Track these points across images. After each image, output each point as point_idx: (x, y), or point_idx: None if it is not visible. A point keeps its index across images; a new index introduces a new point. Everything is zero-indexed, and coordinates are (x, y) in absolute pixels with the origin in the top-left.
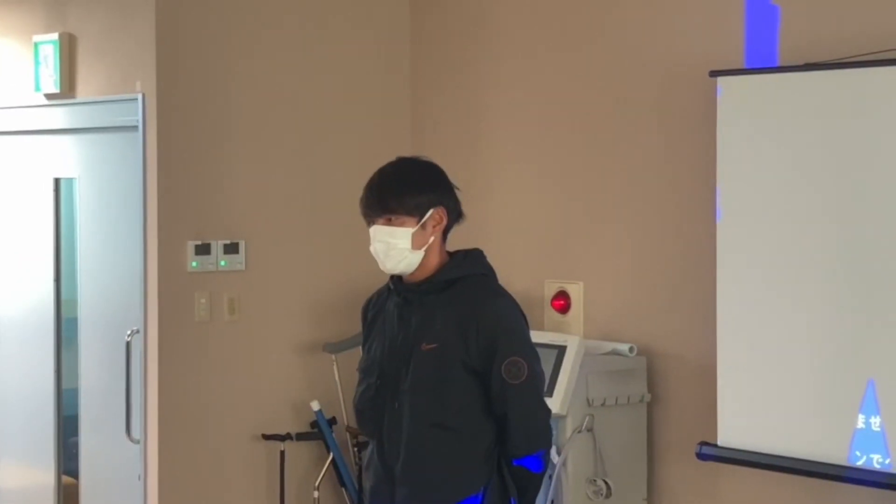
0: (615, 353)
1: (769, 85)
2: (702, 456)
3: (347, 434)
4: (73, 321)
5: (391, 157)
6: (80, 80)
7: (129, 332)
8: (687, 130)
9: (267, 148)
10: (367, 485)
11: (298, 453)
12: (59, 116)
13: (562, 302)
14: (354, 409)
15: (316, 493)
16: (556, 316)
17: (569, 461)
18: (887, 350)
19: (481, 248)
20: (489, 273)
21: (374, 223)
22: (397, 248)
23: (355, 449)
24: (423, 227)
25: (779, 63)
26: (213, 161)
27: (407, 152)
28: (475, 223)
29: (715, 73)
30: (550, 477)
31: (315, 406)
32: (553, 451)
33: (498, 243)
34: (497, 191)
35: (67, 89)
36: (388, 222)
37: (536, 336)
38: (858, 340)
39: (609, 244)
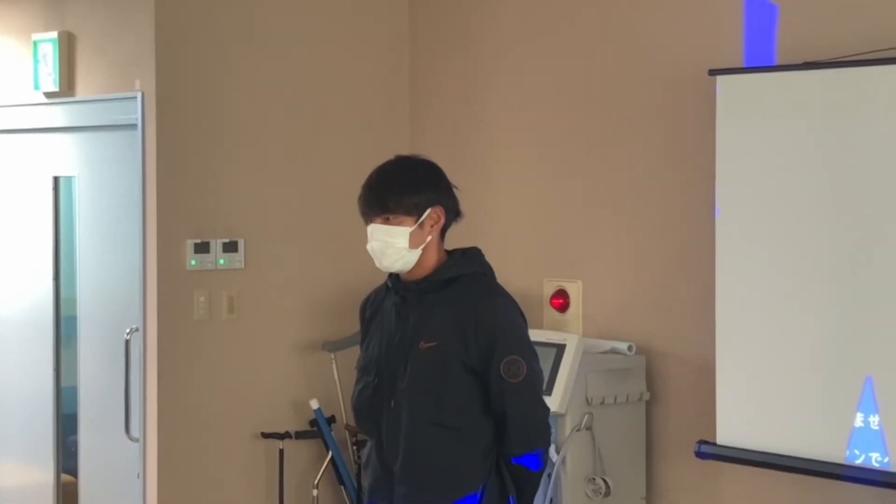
0: (614, 351)
1: (768, 84)
2: (701, 454)
3: (346, 432)
4: (73, 319)
5: (390, 156)
6: (79, 79)
7: (128, 331)
8: (686, 129)
9: (266, 146)
10: (365, 483)
11: (297, 452)
12: (59, 115)
13: (561, 301)
14: (352, 407)
15: (315, 492)
16: (555, 315)
17: (568, 460)
18: (885, 348)
19: (480, 246)
20: (487, 272)
21: (371, 222)
22: (395, 247)
23: (354, 447)
24: (421, 226)
25: (777, 62)
26: (212, 159)
27: (406, 151)
28: (474, 222)
29: (714, 72)
30: (549, 475)
31: (314, 404)
32: (552, 449)
33: (497, 242)
34: (496, 189)
35: (67, 88)
36: (386, 221)
37: (535, 335)
38: (857, 339)
39: (608, 243)
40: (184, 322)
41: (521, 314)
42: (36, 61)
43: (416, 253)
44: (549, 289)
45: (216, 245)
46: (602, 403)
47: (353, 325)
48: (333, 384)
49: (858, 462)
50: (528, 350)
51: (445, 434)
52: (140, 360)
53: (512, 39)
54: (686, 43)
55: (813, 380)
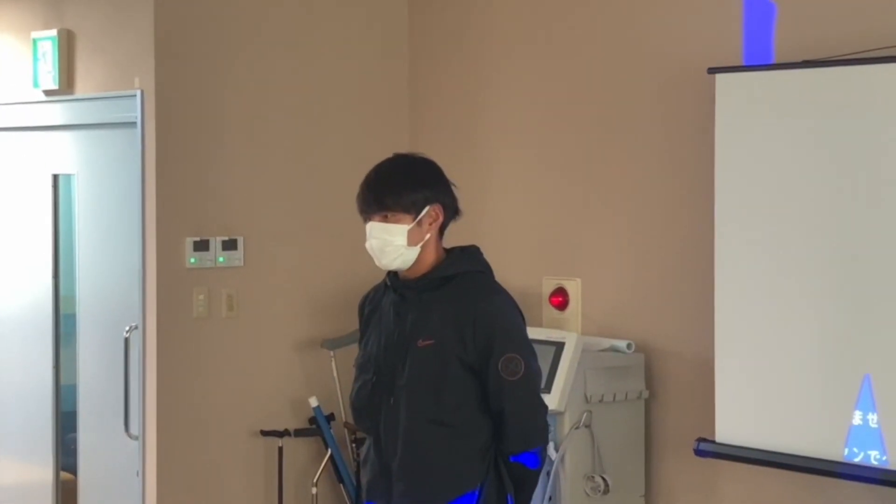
0: (613, 349)
1: (767, 82)
2: (699, 452)
3: (345, 430)
4: (72, 317)
5: (389, 154)
6: (78, 77)
7: (127, 329)
8: (685, 127)
9: (265, 144)
10: (364, 480)
11: (296, 449)
12: (58, 113)
13: (560, 299)
14: (351, 405)
15: (314, 489)
16: (554, 313)
17: (567, 457)
18: (883, 346)
19: (479, 244)
20: (486, 270)
21: (370, 220)
22: (393, 245)
23: (353, 445)
24: (420, 223)
25: (776, 60)
26: (212, 157)
27: (405, 149)
28: (473, 220)
29: (713, 70)
30: (548, 473)
31: (313, 402)
32: (551, 447)
33: (496, 240)
34: (495, 187)
35: (66, 86)
36: (385, 219)
37: (534, 333)
38: (855, 337)
39: (607, 241)
40: (183, 320)
41: (520, 312)
42: (35, 59)
43: (415, 251)
44: (548, 287)
45: (215, 243)
46: (601, 401)
47: (352, 323)
48: (332, 382)
49: (857, 460)
50: (527, 348)
51: (444, 432)
52: (139, 357)
53: (510, 38)
54: (685, 41)
55: (811, 378)
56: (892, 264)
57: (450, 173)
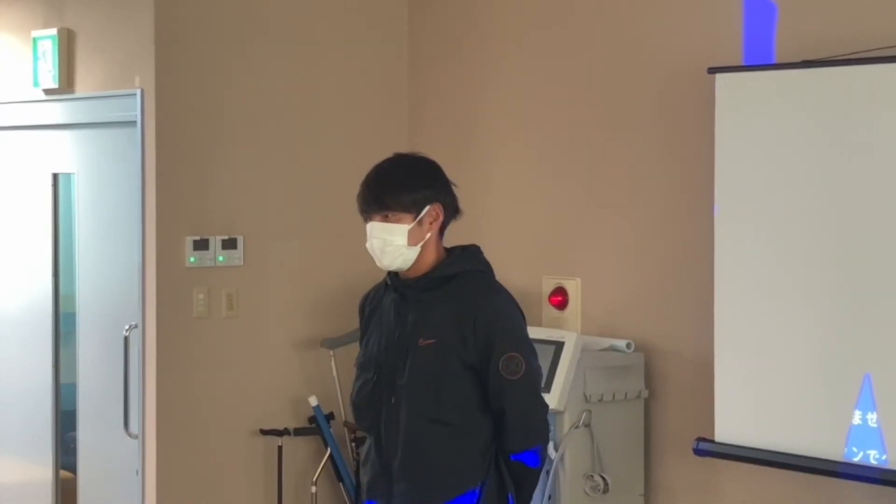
0: (612, 349)
1: (767, 82)
2: (699, 452)
3: (345, 429)
4: (72, 316)
5: (388, 154)
6: (78, 76)
7: (127, 328)
8: (685, 127)
9: (265, 144)
10: (364, 480)
11: (296, 448)
12: (58, 112)
13: (559, 298)
14: (352, 404)
15: (314, 489)
16: (554, 312)
17: (566, 457)
18: (884, 346)
19: (479, 244)
20: (486, 269)
21: (370, 220)
22: (394, 245)
23: (353, 444)
24: (420, 223)
25: (776, 60)
26: (212, 157)
27: (404, 148)
28: (472, 219)
29: (713, 70)
30: (548, 472)
31: (313, 401)
32: (550, 446)
33: (495, 240)
34: (495, 187)
35: (66, 85)
36: (385, 219)
37: (534, 332)
38: (855, 336)
39: (607, 240)
40: (183, 319)
41: (520, 311)
42: (35, 58)
43: (416, 250)
44: (547, 286)
45: (215, 242)
46: (601, 401)
47: (352, 323)
48: (332, 381)
49: (856, 459)
50: (527, 347)
51: (444, 431)
52: (139, 356)
53: (510, 37)
54: (685, 41)
55: (811, 377)
56: (892, 264)
57: (449, 173)
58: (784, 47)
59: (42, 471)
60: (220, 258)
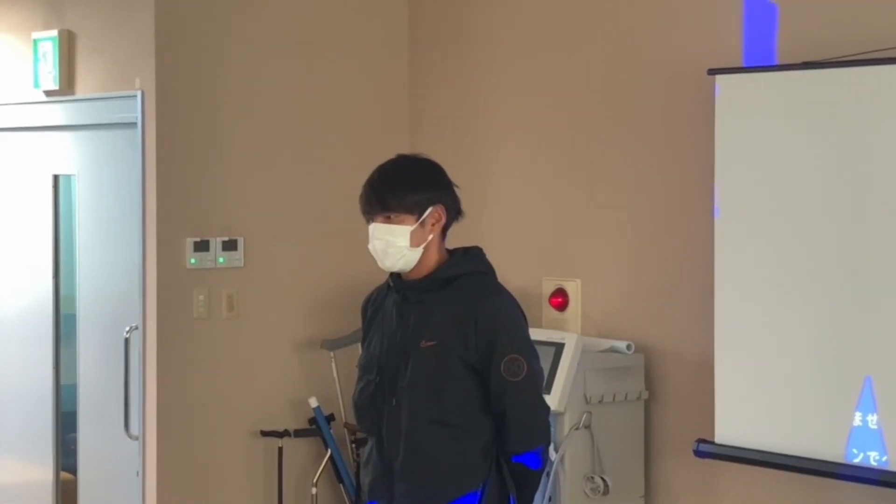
0: (613, 350)
1: (767, 83)
2: (699, 453)
3: (345, 430)
4: (72, 317)
5: (389, 155)
6: (79, 77)
7: (127, 329)
8: (685, 128)
9: (265, 145)
10: (365, 481)
11: (296, 450)
12: (58, 113)
13: (560, 299)
14: (353, 405)
15: (314, 490)
16: (554, 313)
17: (566, 458)
18: (884, 347)
19: (479, 245)
20: (488, 271)
21: (373, 221)
22: (396, 246)
23: (353, 445)
24: (422, 224)
25: (777, 62)
26: (212, 158)
27: (405, 149)
28: (473, 221)
29: (713, 72)
30: (548, 474)
31: (313, 402)
32: (550, 448)
33: (496, 241)
34: (495, 188)
35: (66, 86)
36: (388, 220)
37: (534, 333)
38: (856, 338)
39: (607, 242)
40: (183, 320)
41: (522, 313)
42: (36, 60)
43: (418, 252)
44: (548, 287)
45: (215, 243)
46: (601, 402)
47: (352, 324)
48: (332, 382)
49: (857, 461)
50: (529, 349)
51: (446, 432)
52: (139, 358)
53: (510, 38)
54: (685, 42)
55: (812, 379)
56: (893, 266)
57: (450, 174)
58: (784, 48)
59: (42, 472)
60: (221, 259)
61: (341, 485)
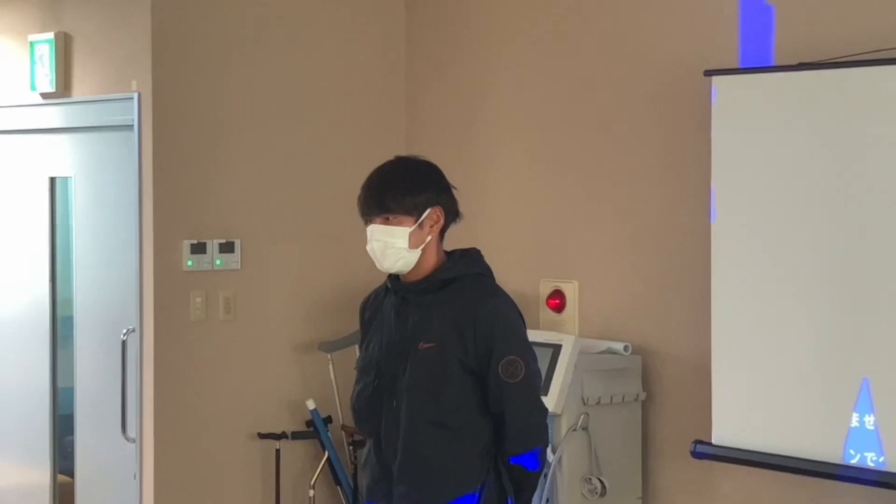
0: (610, 351)
1: (764, 84)
2: (696, 454)
3: (343, 433)
4: (69, 320)
5: (386, 157)
6: (75, 80)
7: (124, 331)
8: (682, 130)
9: (262, 147)
10: (364, 482)
11: (294, 452)
12: (55, 115)
13: (557, 301)
14: (352, 407)
15: (311, 492)
16: (551, 315)
17: (564, 460)
18: (881, 348)
19: (477, 246)
20: (486, 272)
21: (371, 222)
22: (394, 248)
23: (351, 448)
24: (421, 226)
25: (773, 63)
26: (209, 160)
27: (401, 151)
28: (470, 222)
29: (710, 73)
30: (546, 475)
31: (310, 405)
32: (548, 449)
33: (493, 242)
34: (492, 190)
35: (63, 88)
36: (386, 221)
37: (532, 335)
38: (853, 339)
39: (604, 243)
40: (180, 323)
41: (520, 315)
42: (32, 62)
43: (416, 253)
44: (545, 289)
45: (213, 246)
46: (598, 403)
47: (350, 326)
48: (330, 385)
49: (854, 462)
50: (527, 350)
51: (444, 434)
52: (137, 360)
53: (507, 40)
54: (682, 44)
55: (809, 380)
56: (890, 267)
57: (447, 175)
58: (781, 50)
59: (40, 475)
60: (218, 262)
61: (339, 487)
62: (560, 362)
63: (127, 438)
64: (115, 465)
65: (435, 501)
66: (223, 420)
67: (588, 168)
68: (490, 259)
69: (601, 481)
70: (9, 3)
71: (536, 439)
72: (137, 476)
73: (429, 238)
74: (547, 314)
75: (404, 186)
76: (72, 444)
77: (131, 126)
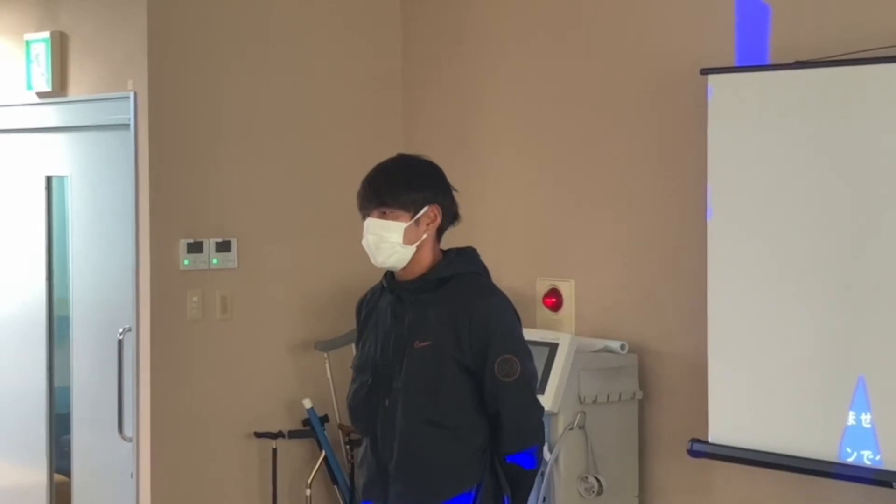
0: (607, 350)
1: (760, 83)
2: (693, 453)
3: (339, 432)
4: (66, 319)
5: (382, 156)
6: (71, 79)
7: (121, 331)
8: (678, 128)
9: (259, 146)
10: (360, 482)
11: (290, 451)
12: (51, 115)
13: (553, 300)
14: (348, 406)
15: (308, 491)
16: (548, 314)
17: (561, 458)
18: (878, 347)
19: (473, 245)
20: (482, 271)
21: (368, 216)
22: (389, 242)
23: (347, 447)
24: (417, 223)
25: (769, 61)
26: (205, 159)
27: (399, 150)
28: (467, 221)
29: (706, 71)
30: (542, 474)
31: (307, 404)
32: (545, 448)
33: (489, 241)
34: (489, 189)
35: (59, 87)
36: (382, 216)
37: (528, 334)
38: (849, 338)
39: (601, 242)
40: (177, 322)
41: (516, 313)
42: (28, 61)
43: (410, 250)
44: (541, 288)
45: (209, 245)
46: (595, 402)
47: (346, 325)
48: (326, 384)
49: (851, 460)
50: (523, 349)
51: (440, 433)
52: (133, 359)
53: (503, 39)
54: (678, 42)
55: (805, 378)
56: (886, 265)
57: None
58: (777, 48)
59: (36, 474)
60: (215, 261)
61: (335, 486)
62: (557, 361)
63: (124, 438)
64: (111, 465)
65: (431, 500)
66: (220, 419)
67: (584, 167)
68: (486, 258)
69: (598, 480)
70: (5, 2)
71: (533, 438)
72: (134, 475)
73: (424, 236)
74: (543, 313)
75: (403, 182)
76: (68, 444)
77: (127, 125)
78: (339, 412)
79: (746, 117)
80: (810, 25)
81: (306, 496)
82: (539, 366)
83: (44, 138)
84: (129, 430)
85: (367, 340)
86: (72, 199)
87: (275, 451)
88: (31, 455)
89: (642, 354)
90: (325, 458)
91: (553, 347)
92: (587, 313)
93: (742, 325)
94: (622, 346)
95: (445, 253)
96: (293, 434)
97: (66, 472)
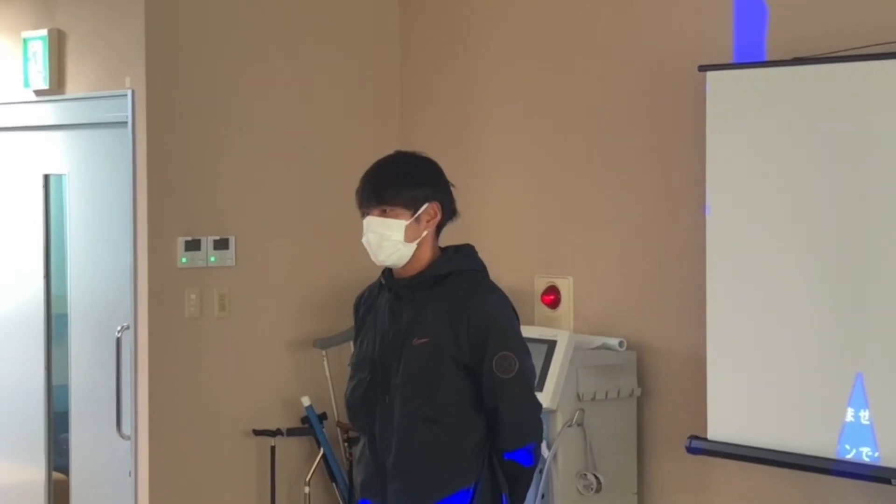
0: (605, 347)
1: (758, 79)
2: (692, 450)
3: (338, 429)
4: (64, 317)
5: (380, 154)
6: (69, 77)
7: (119, 329)
8: (676, 125)
9: (257, 144)
10: (358, 479)
11: (289, 449)
12: (49, 112)
13: (552, 297)
14: (346, 403)
15: (307, 489)
16: (546, 311)
17: (559, 456)
18: (876, 344)
19: (471, 242)
20: (480, 268)
21: (368, 214)
22: (390, 240)
23: (346, 444)
24: (417, 220)
25: (767, 58)
26: (203, 157)
27: (396, 148)
28: (465, 219)
29: (704, 68)
30: (541, 471)
31: (305, 401)
32: (543, 445)
33: (488, 239)
34: (487, 186)
35: (57, 85)
36: (383, 214)
37: (526, 331)
38: (847, 334)
39: (599, 239)
40: (175, 320)
41: (514, 311)
42: (26, 59)
43: (411, 247)
44: (540, 285)
45: (207, 242)
46: (593, 399)
47: (344, 322)
48: (325, 381)
49: (849, 457)
50: (521, 346)
51: (438, 430)
52: (131, 357)
53: (502, 36)
54: (676, 39)
55: (804, 375)
56: (885, 262)
57: None
58: (775, 45)
59: (34, 472)
60: (212, 258)
61: (334, 484)
62: (555, 358)
63: (122, 435)
64: (110, 463)
65: (429, 498)
66: (218, 417)
67: (582, 164)
68: (484, 255)
69: (596, 477)
70: (2, 0)
71: (531, 435)
72: (132, 473)
73: (425, 233)
74: (542, 310)
75: (403, 180)
76: (67, 442)
77: (125, 123)
78: (337, 410)
79: (745, 114)
80: (808, 22)
81: (305, 494)
82: (537, 363)
83: (41, 136)
84: (127, 428)
85: (365, 338)
86: (69, 197)
87: (273, 448)
88: (29, 453)
89: (641, 351)
90: (324, 456)
91: (551, 345)
92: (585, 310)
93: (741, 321)
94: (621, 343)
95: (444, 250)
96: (291, 432)
97: (65, 470)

##########

= Your assignment =
Look back at the entries above and repeat, unchanged, every line from the line holding "8: (687, 130)" through the line holding "33: (498, 243)".

= Answer to the exercise =
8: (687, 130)
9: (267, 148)
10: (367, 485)
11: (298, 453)
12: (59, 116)
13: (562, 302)
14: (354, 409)
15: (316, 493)
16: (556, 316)
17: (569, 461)
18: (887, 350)
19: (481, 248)
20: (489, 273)
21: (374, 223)
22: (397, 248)
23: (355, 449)
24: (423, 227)
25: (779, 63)
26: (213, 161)
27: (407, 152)
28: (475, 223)
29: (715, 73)
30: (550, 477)
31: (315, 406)
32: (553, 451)
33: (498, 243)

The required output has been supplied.